**PROBLEM TO WORK ON:** Lift out all lines below that contain "خرید".
DATA Start Marker
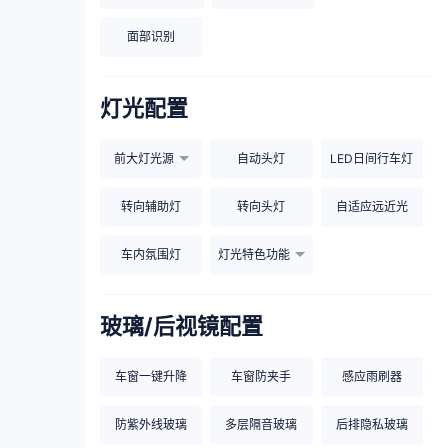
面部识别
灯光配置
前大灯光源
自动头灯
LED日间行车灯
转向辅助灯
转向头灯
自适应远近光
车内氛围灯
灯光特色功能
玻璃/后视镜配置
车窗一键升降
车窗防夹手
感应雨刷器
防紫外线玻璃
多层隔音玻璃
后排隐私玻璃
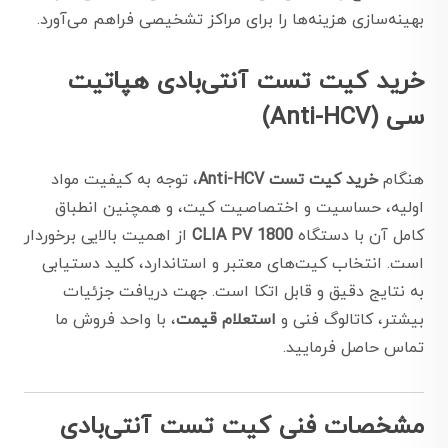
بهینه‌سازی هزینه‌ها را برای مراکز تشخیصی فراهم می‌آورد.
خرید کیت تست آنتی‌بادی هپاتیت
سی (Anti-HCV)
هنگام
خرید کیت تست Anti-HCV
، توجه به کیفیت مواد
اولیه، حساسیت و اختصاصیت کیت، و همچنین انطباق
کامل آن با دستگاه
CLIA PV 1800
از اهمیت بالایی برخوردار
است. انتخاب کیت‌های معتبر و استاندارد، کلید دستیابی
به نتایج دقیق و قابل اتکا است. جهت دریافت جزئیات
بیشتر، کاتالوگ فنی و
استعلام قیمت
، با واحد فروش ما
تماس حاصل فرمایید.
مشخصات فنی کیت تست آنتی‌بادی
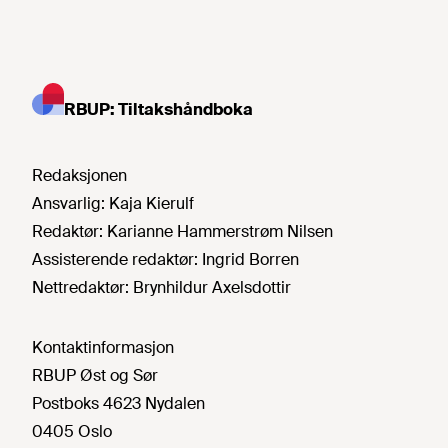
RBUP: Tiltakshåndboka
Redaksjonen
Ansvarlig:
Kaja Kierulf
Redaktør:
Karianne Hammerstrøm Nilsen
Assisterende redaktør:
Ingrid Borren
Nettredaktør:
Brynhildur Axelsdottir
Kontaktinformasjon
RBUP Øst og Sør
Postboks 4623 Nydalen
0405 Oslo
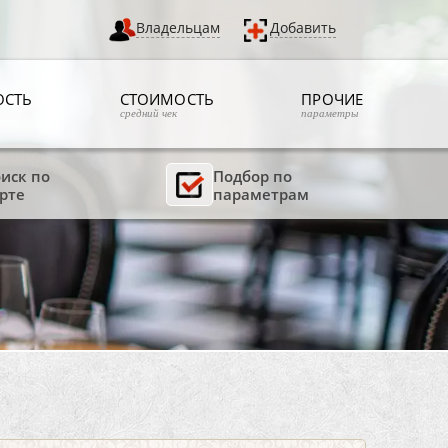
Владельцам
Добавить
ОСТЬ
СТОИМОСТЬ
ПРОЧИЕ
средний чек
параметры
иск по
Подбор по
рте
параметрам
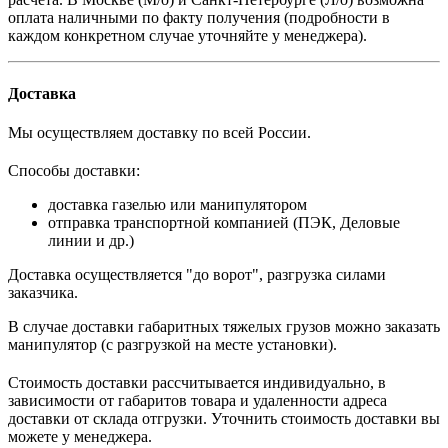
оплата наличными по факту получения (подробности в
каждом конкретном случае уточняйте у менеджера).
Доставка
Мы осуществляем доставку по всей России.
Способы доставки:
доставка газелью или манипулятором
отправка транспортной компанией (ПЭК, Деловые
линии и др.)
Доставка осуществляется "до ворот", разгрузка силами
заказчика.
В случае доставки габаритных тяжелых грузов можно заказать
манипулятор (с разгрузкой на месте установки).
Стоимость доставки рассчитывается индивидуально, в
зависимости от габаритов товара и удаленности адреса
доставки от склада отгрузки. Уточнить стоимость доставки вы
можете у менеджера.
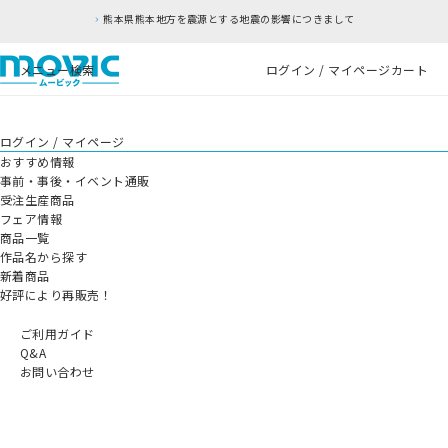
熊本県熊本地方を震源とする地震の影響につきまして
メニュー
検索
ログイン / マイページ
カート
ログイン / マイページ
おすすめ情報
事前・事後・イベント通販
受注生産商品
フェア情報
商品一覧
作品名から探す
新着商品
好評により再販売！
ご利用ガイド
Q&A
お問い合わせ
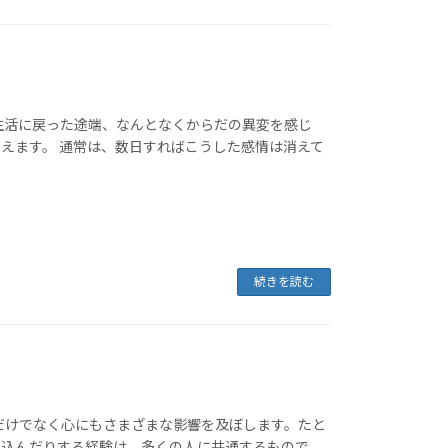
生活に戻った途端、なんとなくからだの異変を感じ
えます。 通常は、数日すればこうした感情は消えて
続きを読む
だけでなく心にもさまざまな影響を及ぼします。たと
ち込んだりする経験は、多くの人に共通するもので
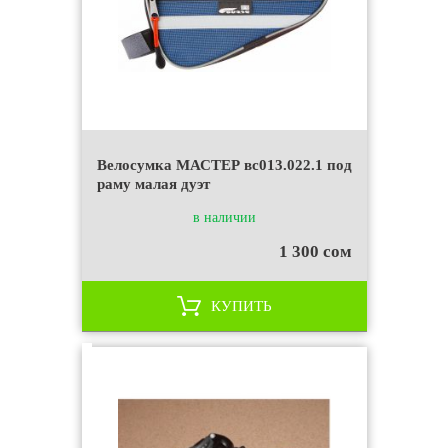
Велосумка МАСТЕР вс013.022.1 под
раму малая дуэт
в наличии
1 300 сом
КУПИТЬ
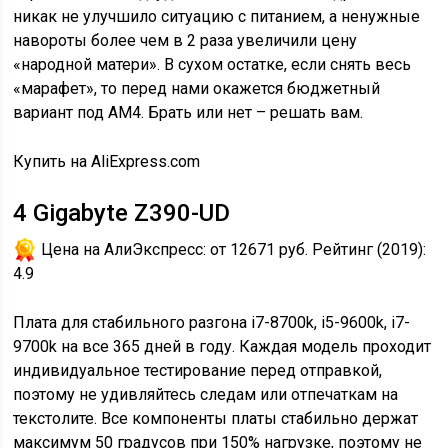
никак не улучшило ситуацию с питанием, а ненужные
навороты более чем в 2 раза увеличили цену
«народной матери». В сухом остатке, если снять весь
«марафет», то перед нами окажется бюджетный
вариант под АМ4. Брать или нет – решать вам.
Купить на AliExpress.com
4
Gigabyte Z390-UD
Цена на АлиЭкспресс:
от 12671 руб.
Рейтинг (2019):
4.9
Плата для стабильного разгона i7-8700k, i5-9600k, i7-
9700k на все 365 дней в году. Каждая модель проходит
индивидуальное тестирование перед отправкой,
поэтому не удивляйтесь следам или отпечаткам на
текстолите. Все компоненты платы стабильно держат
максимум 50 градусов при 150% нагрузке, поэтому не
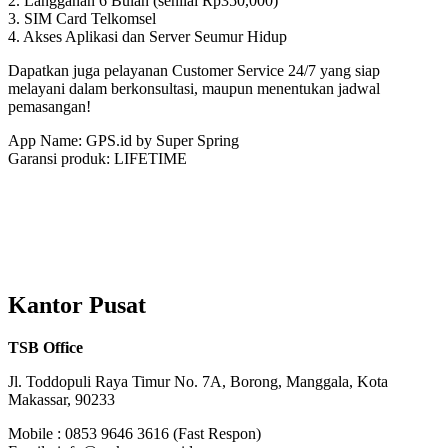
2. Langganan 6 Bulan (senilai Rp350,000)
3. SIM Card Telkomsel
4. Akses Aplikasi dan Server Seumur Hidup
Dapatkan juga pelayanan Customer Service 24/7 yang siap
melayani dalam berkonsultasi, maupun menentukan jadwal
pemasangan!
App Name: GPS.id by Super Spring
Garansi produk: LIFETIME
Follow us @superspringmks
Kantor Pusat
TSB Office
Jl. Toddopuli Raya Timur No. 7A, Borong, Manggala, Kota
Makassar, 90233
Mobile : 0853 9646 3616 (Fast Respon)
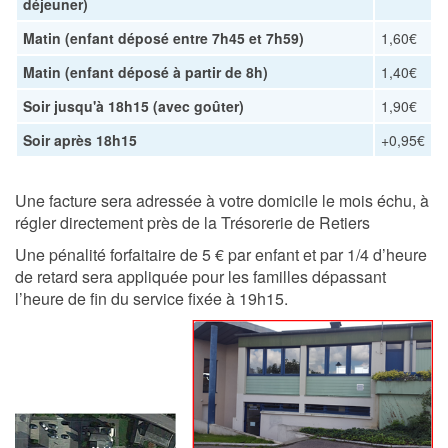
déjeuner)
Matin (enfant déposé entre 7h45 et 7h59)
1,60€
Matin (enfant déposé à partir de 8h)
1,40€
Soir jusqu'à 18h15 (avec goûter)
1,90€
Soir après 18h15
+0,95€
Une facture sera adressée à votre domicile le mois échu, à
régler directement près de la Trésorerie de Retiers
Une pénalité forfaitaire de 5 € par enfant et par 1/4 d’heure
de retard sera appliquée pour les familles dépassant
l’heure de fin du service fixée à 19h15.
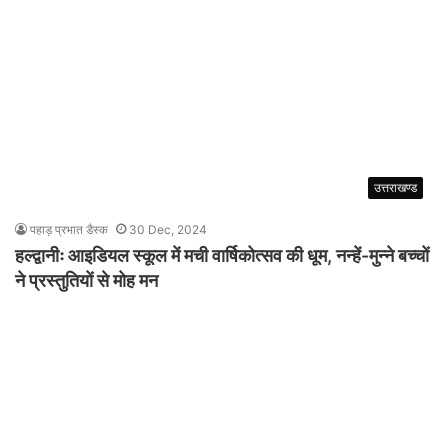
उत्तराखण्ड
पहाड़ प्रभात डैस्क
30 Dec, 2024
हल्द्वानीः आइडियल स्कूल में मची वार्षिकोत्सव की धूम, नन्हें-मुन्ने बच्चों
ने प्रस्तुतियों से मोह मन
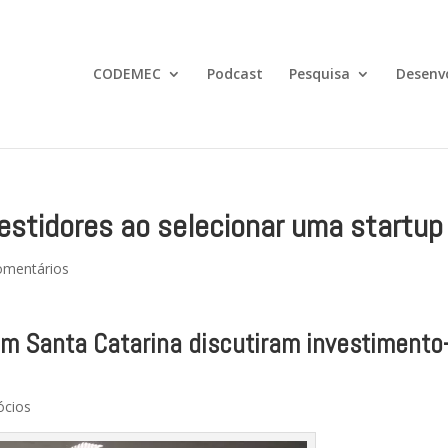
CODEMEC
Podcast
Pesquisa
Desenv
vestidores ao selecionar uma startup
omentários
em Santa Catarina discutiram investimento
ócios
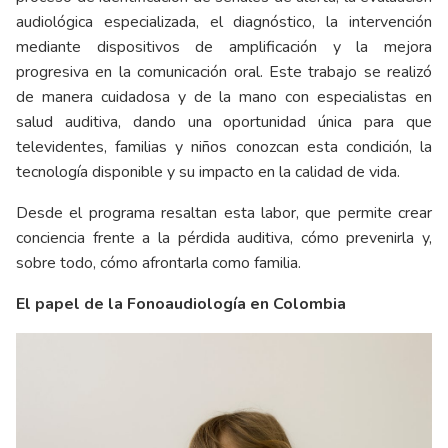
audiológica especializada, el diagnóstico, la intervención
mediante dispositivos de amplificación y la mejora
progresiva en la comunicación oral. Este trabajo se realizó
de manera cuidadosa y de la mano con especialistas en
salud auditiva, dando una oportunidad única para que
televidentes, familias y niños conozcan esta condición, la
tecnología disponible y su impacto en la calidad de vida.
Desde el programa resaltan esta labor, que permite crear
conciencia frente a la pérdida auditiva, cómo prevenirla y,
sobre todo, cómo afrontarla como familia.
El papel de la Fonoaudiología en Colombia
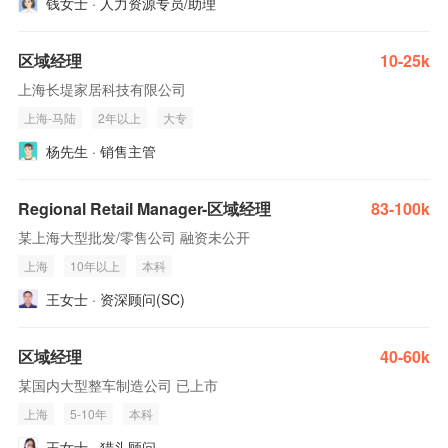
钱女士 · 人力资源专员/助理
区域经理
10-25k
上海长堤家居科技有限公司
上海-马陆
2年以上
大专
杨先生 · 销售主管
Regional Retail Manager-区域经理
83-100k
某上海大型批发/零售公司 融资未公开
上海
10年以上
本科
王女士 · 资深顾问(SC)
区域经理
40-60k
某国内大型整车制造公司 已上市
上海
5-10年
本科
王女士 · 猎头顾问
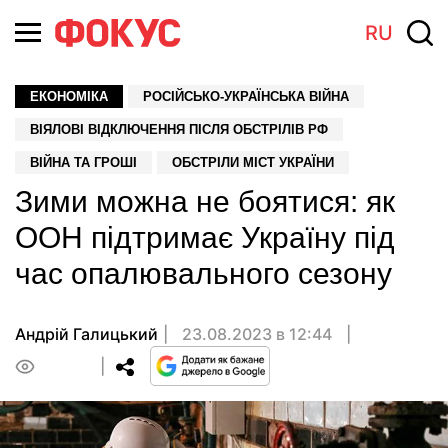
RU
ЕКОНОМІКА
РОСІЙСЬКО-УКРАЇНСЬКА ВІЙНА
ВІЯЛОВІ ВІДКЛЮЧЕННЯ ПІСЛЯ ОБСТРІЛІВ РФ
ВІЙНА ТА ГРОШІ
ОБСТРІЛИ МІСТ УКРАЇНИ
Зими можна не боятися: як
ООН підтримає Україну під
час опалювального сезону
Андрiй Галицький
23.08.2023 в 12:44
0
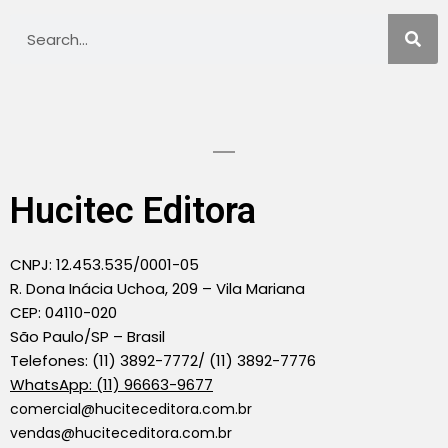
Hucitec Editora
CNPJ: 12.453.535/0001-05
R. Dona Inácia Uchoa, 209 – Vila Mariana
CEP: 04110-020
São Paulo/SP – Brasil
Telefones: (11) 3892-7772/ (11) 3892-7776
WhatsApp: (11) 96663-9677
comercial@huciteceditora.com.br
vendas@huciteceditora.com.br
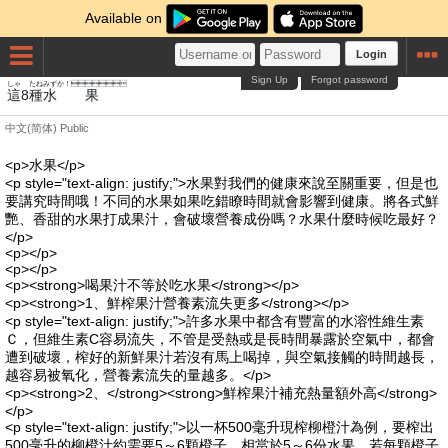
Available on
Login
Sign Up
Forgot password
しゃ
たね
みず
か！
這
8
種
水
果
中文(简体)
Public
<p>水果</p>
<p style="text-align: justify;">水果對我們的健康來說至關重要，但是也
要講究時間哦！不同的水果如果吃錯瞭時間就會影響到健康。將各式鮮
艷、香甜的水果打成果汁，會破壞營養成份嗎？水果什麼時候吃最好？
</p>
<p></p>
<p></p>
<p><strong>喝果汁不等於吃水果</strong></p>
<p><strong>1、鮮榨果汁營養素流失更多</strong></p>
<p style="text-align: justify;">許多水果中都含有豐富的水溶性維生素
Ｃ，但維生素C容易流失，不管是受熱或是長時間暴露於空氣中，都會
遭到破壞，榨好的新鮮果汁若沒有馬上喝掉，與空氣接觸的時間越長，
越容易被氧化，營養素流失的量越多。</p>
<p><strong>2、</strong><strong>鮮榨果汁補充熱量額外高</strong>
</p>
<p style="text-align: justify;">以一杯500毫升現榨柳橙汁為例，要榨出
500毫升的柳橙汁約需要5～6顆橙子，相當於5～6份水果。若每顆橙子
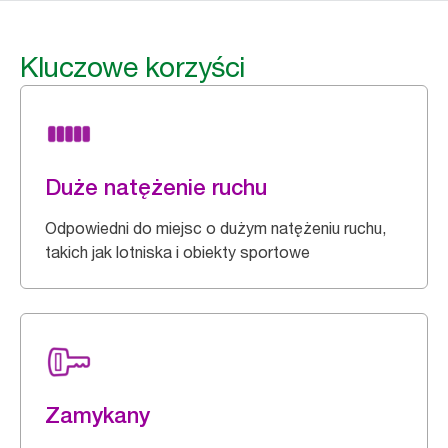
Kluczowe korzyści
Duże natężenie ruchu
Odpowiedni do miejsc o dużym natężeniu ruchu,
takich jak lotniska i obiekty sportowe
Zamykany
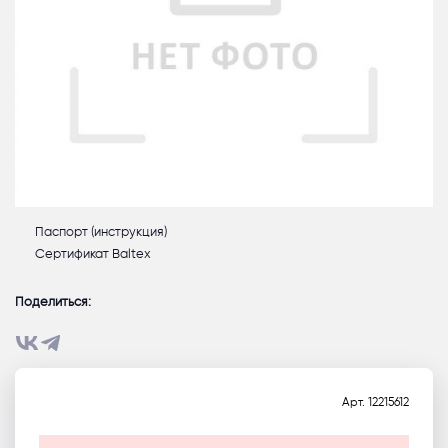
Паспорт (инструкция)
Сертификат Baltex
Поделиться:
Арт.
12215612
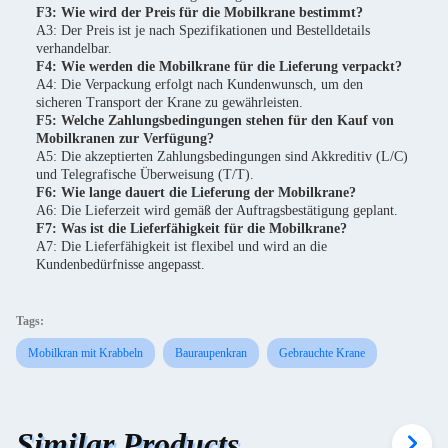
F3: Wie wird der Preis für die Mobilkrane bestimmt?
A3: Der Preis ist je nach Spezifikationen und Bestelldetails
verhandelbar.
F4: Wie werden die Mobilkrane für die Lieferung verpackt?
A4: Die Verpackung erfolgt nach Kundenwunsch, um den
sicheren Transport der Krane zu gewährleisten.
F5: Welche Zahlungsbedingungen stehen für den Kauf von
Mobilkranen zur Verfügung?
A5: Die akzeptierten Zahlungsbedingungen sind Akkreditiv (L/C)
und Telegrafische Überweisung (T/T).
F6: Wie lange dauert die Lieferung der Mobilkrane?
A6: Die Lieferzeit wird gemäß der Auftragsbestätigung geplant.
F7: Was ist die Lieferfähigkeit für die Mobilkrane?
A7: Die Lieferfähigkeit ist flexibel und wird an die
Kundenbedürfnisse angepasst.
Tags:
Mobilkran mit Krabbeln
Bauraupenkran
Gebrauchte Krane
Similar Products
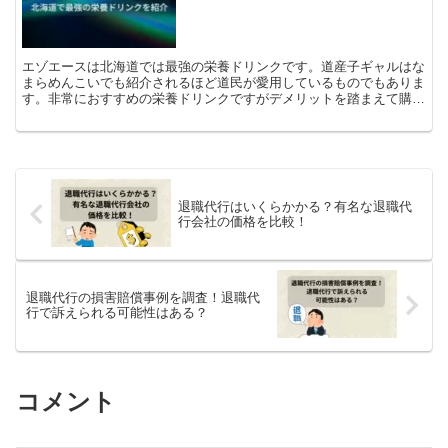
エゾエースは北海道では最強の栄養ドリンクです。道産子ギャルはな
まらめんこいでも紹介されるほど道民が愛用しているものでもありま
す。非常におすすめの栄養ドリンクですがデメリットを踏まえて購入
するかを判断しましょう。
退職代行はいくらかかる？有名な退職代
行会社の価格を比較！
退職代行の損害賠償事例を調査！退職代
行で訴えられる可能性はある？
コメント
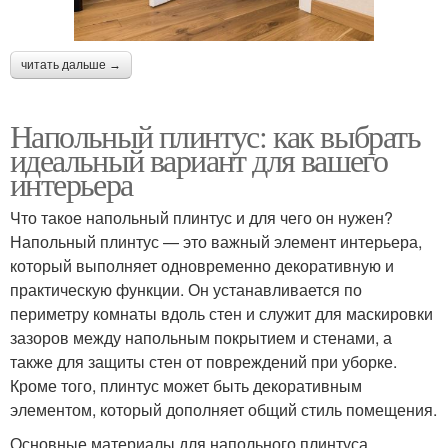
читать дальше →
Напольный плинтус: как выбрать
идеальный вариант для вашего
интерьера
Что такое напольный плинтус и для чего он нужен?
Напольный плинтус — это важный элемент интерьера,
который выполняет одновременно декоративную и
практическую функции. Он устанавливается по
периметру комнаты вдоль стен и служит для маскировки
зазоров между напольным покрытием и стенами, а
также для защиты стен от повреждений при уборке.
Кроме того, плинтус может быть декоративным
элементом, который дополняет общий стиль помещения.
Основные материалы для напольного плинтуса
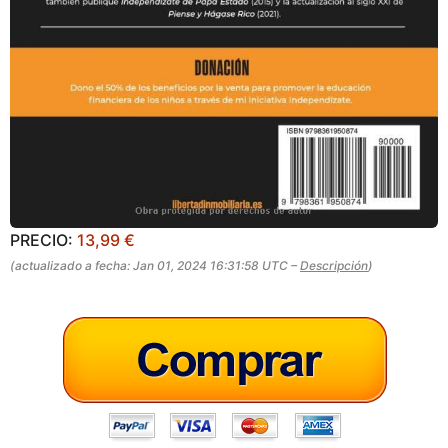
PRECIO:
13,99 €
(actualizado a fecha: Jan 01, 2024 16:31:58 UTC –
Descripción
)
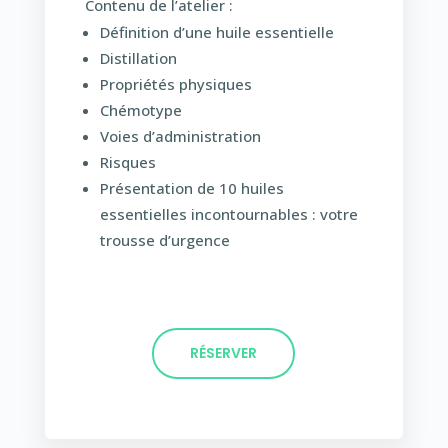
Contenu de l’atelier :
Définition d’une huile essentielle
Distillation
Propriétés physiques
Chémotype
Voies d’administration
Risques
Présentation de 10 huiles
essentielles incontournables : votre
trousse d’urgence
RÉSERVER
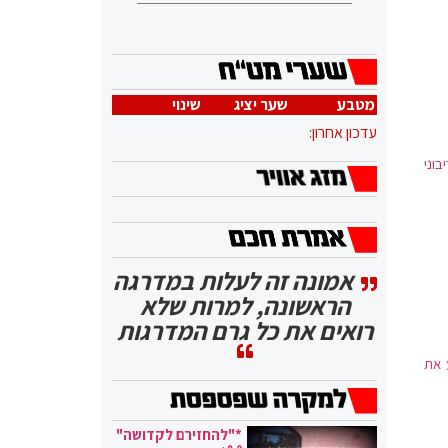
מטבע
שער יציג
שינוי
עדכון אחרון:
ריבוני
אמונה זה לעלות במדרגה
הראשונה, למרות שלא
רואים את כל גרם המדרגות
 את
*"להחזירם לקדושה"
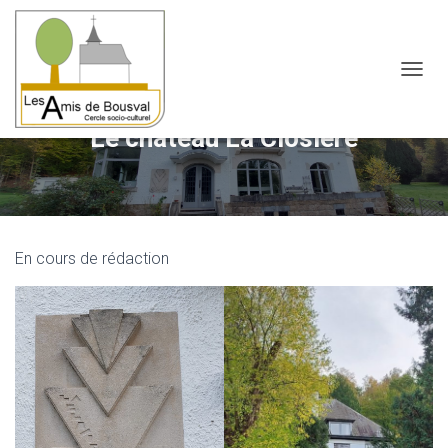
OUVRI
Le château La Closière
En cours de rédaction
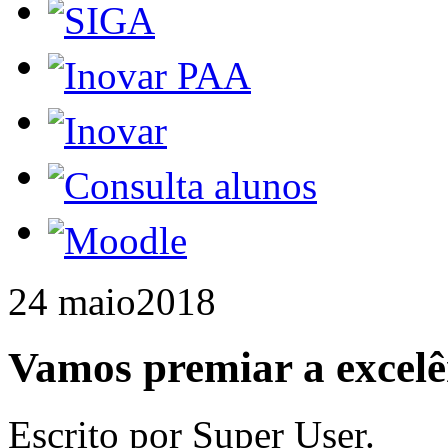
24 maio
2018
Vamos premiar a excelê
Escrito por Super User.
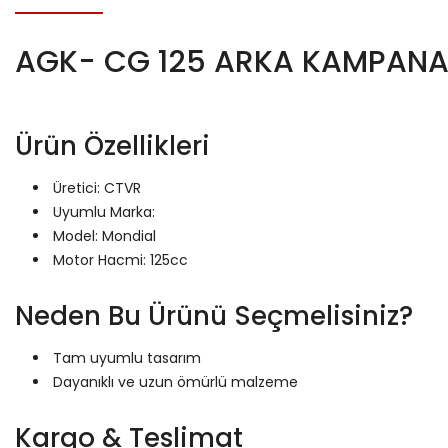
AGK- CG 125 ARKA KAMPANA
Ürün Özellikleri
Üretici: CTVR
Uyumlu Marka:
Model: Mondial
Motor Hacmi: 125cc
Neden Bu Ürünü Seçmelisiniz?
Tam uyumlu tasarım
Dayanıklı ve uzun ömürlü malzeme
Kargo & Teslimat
DATA End Marker
**WORKED SOLUTION:**
خرید کیت تست آنتی‌بادی هپاتیت
خرید کیت تست Anti-HCV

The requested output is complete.